We are forgetting what we know. Finally, we have the Forgetting Curve, which shows that we humans forget nearly everything we are exposed to over time without reinforcement.
Bottom Line: Learning in today’s information environment is like trying to bail water out of a leaking boat. We have all this knowledge, but it’s quickly losing value. And to make it worse, we don’t even know when a piece of knowledge expires. It’s not like we get an email notifying us: “Hey, that thing you learned three years ago? It’s not true anymore.”
The end result is that we operate with false ideas and we stop getting results. Then we have to backtrack and troubleshoot to find out what out-of-date knowledge and skills might be responsible for the poor results.
The 10,000-Hour Rule shows us that it takes an incredible amount of time and effort to be world-class at anything. The half-life of facts shows us that it takes an incredible amount of diligence to stay great in a rapidly changing field. In some ways, learning is like lifting weights. It takes a lot of effort to put on muscle. Then, we need to keep working out (all be it less hard) to keep that muscle on.
The good news is that different bodies of knowledge have different decay rates. And there are extremely useful bodies of knowledge that stay just as relevant or become even more relevant as time goes by. This is why I co-founded the Mental Model Of The Month Club and spend several hours per week studying the most useful and universal mental models that won’t go out of date for an especially long time.
Fundamental Trend #2: You are competing against people who are learning more and more
According to Our World In Data, the average person in developed societies has been spending more and more time learning in formal settings over the last two centuries. The chart below shows the astonishing growth over the last 200 years. The years of schooling have gone from 2 years to 20 years in many developed countries.
For example, between 1940 and now, the percentage of people who have graduated college in America has gone up by 8x. Amazingly, between 1997 and 2017, the college graduation rate in China went up by 10x.
The same holds true with informal learning outside of traditional institutions, which accounts for 70 to 90 percent of all learning. Podcasts, videos, articles, games, and digital courses give people the ability to learn almost anything online for free.
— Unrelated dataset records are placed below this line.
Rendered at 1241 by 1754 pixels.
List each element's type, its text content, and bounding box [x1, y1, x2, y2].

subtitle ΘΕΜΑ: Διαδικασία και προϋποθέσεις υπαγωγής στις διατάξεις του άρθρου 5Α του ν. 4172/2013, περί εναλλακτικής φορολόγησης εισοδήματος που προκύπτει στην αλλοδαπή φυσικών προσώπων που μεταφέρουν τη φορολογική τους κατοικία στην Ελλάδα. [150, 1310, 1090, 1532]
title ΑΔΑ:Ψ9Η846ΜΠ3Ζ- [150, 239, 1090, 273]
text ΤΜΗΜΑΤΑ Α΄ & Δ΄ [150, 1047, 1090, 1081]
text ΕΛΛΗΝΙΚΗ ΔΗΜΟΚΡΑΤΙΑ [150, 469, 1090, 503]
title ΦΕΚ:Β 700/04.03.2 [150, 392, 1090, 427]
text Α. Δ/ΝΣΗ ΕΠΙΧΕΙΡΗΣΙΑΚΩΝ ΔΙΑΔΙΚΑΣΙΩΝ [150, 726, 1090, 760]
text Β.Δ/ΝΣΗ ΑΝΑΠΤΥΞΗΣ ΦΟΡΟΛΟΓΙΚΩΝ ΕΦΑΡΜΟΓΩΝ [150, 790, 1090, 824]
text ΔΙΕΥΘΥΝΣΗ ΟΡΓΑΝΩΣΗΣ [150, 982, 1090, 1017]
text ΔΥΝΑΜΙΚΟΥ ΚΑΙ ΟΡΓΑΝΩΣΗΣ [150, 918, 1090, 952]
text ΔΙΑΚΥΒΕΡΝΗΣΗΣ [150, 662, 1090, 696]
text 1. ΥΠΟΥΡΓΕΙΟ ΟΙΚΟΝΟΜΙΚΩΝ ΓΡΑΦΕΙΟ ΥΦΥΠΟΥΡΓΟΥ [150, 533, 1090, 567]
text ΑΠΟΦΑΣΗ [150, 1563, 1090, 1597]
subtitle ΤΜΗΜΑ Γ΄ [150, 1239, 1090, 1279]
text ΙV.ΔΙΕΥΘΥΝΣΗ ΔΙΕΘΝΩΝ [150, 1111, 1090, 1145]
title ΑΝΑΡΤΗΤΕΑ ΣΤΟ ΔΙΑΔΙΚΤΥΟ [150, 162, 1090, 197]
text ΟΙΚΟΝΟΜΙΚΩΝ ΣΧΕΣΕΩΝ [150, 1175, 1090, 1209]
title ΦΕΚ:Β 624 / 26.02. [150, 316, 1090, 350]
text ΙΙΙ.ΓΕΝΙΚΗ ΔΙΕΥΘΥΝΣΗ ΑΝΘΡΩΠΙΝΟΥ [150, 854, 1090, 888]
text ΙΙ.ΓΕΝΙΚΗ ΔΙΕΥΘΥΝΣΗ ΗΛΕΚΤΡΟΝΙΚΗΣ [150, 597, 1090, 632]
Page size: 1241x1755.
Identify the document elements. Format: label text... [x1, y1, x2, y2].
It’s crazy to consider that 15 years ago smartphones, YouTube, and podcasts didn’t even exist! Given that the average person’s work commute is 54 minutes, instead of listening to the radio or a Walkman, people can listen to the best knowledge humanity has ever created.
This is significant to the 5-Hour Rule because the value of knowledge is relative and operates based on the law of supply and demand. If you have a useful skill, but tons of other people have it too, then you won’t be able to command a premium for it.
Bottom line: If other people are learning more, then you have to learn just as much as them to stay relevant. If you stand still, you will fall behind. If you’ve been in your current job awhile, you might not be aware of how far you’re falling behind. But if you try to transition to a new field or re-enter the market after a break, you’ll quickly realize that your skills are outdated.